I curatori di Parola plurale – che hanno in comune una formazione prettamente filologica e storico-letteraria e un intenso interesse per il fatto letterario come esperienza conoscitiva – si sono divisi la responsabilità della scelta dei testi e dell’introduzione critica a ognuno dei sessantaquattro autori antologizzati. Ma ogni inclusione è stata decisa collegialmente, sulla base di letture incrociate. «Per alcune scelte ci siamo scontrati, abbiamo dovuto votare a maggioranza», spiega ancora Cortellessa.
Che cosa ha condotto gli otto critici militanti a individuare questo tipo di scansione cronologica (poeti nati dopo il ’45 e ufficialmente operativi dal ’73)? «Per quanto fondata, ogni periodizzazione presenta un margine di arbitrarietà», osserva un altro di loro, Massimiliano Manganelli, nato nel 1966. «Nel caso del ’45, naturalmente, c’è una data simbolica molto netta. Il 1973 invece è il momento in cui si iniziano ad avvertire segnali nuovi dopo alcuni episodi essenziali della poesia novecentesca. Siamo a pochi anni dalla fine della Neoavanguardia, dalla pubblicazione della Beltà di Zanzotto, a due dal Montale di Satura, eppure il clima che si respira è già diverso. La generazione dei poeti che nasce nel secondo dopoguerra ha in comune – ed è questo che la distingue da quella che l’ha immediatamente preceduta – la circostanza di essere meno intimidita dall’ombra di alcune figure ingombrantissime, e penso, su tutti, a Montale; ciò nonostante è consapevole di venire dopo, di arrivare quando tutto sembra già detto».

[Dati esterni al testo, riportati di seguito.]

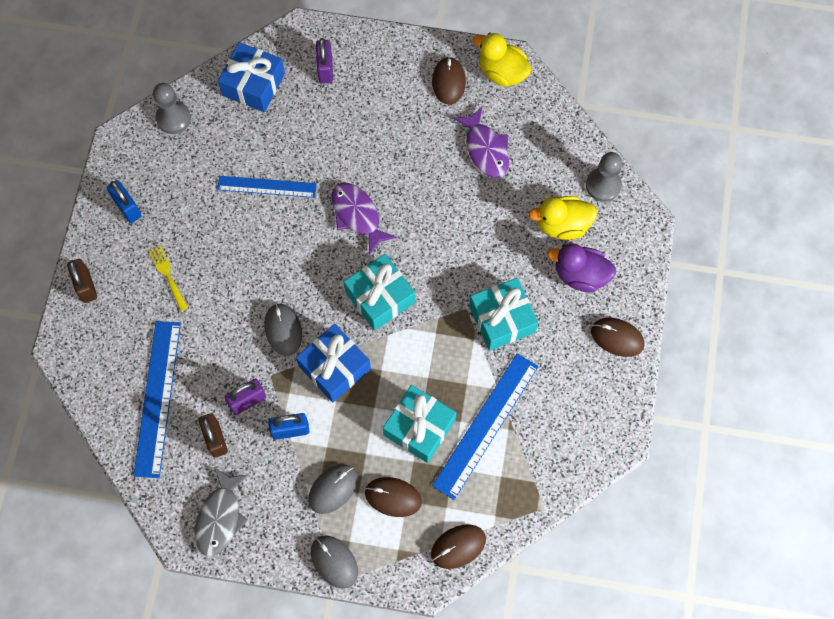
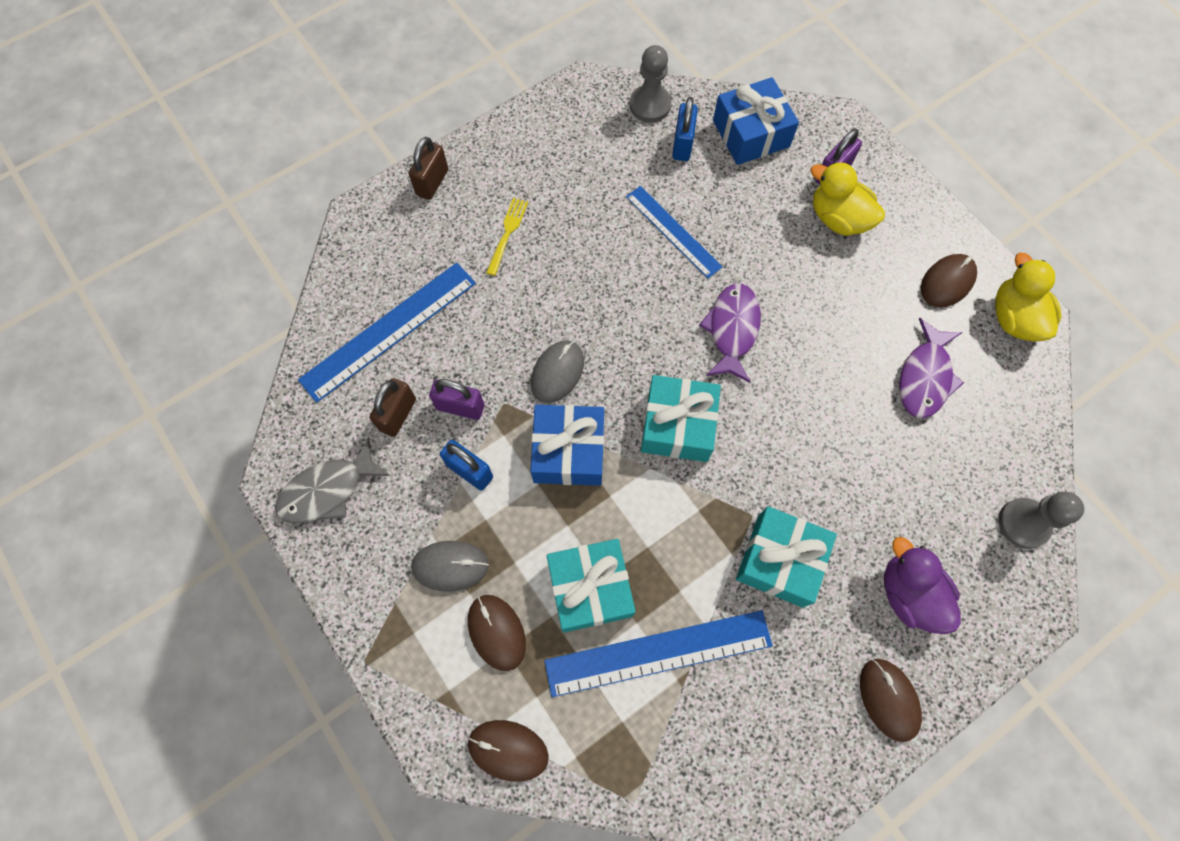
camera: 45 degrees right, 0 degrees up
(127, 208) = (534, 147): blue padlock -> blue padlock (682, 144)
(334, 562) = (379, 638): grey mouse -> none
(562, 225) = (937, 524): yellow duck -> yellow duck (838, 218)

È proprio oltre questa falsa apparenza di “già detto”, e, quindi, di inutilità, che Parola plurale riesce forse, spes contra spem, a guardare e a far guardare chi ne affronti la lettura: «La poesia degli ultimi trent’anni ha costituito una parte importante delle riserve di immaginario del nostro Paese», osserva Fabio Zinelli, classe 1965, un altro “guastatore”: «Ha avuto una funzione importantissima sul governo della nostra lingua, e l’ha fatto mantenendo vivo il suo rapporto con la tradizione proprio perché ha mantenuto sempre aperta la speranza del nuovo».